To offer up new channels not previously conceived of, not to coerce motion or force mutation, but to set the stage by offering the opportunity to share a new biome: semiosis through immanent symbiosis. Each channel presents a different hermeneutic act, a distinct idea of some change a being could make to their umwelt, a signature through time inextricable from some change to earth or self.

These accidents accumulate through their repeated use, each repetition spawning yet another iteration of the map, metabolizing in tandem changes to both its own material substrate and the conventions that guide its use.

Most such repetitions are on their own little more than noise, transient statistical anomalies, but when a critical mass of these tics arises, the opportunity arises to judiciously utilize this nascent biomass and compose its varied cadences into a structure in their own right, the basis for a fundamentally new matter not (yet) entirely commensurable with extant vocabularies and rituals. Acts of creation such as this are as fraught with uncertainty as they are inexorable: someone will make the leap, but any particular stride will in some way differ from what was intended and may even fail outright.

Nevertheless, all knowledge proceeds this way: scientists may work day and night on mundane calibrations and optimizations that fit new observations into established theories, but this interminable slog is at the same time the staging ground for theories that completely break with them. Artists, just the same, toil endlessly wrangling with unwieldy materials and learning through the pain of trial and error how to imitate what they believe to have settled in their mind's eye. This ordinary unhappiness is not only the genesis of the repetition that gives rise to new concepts but just as importantly a process of annealing and tempering existing ones, hardening them to endless tides of amassed entropy.

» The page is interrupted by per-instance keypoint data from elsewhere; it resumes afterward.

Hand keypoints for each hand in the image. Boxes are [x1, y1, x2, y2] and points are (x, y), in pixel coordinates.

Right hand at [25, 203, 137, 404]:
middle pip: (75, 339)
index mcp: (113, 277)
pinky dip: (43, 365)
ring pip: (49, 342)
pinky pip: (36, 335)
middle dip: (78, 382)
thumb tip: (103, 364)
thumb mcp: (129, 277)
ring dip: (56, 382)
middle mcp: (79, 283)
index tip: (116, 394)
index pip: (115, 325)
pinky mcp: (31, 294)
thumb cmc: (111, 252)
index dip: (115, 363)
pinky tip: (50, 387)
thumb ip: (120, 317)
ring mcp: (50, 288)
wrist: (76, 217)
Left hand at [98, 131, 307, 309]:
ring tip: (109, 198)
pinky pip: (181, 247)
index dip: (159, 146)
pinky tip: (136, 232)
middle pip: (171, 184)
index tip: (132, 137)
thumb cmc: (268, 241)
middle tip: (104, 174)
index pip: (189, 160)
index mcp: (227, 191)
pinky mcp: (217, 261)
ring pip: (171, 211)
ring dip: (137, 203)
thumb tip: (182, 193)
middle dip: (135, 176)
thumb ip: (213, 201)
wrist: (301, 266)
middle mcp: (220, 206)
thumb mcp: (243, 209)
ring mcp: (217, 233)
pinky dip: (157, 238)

In this sense, Art is no less a Science than any other; both are simply Labor, the renewal of Matter through irreducibly painstaking negotiation with the warp and woof of the matter at hand, maintenance through constantly replacing from seemingly nowhere all that which decays, evolution through the intrinsic difference between the river it itself already no longer is and that which it's now becoming. To do this correctly is plain and simple to do this as if one gives a fuck: one must not only look for the irregularities that break away from what's known and expected, but also against all odds find a way to put these pieces together (along with new pieces acquired breaking what's already at hand apart) into new forms, perhaps with some help from tattered fragments of previous assembly manuals, other long outdated but still potentially useful maps, should they be so lucky.

And yet however daunting, we all do this to some degree every day of our lives, and we've been doing it for a very (very) long time. Should one succeed, they may not even find any kind of Truth for themselves, but they'll nonetheless cultivate and share it through the creation of a medium, the ability to speak through an inherently novel trajectory that can only be understood by irreversibly enriching our shared coordinate systems and ultimately expanding through time the social and material basis, the collective reverie, of our very idea of space.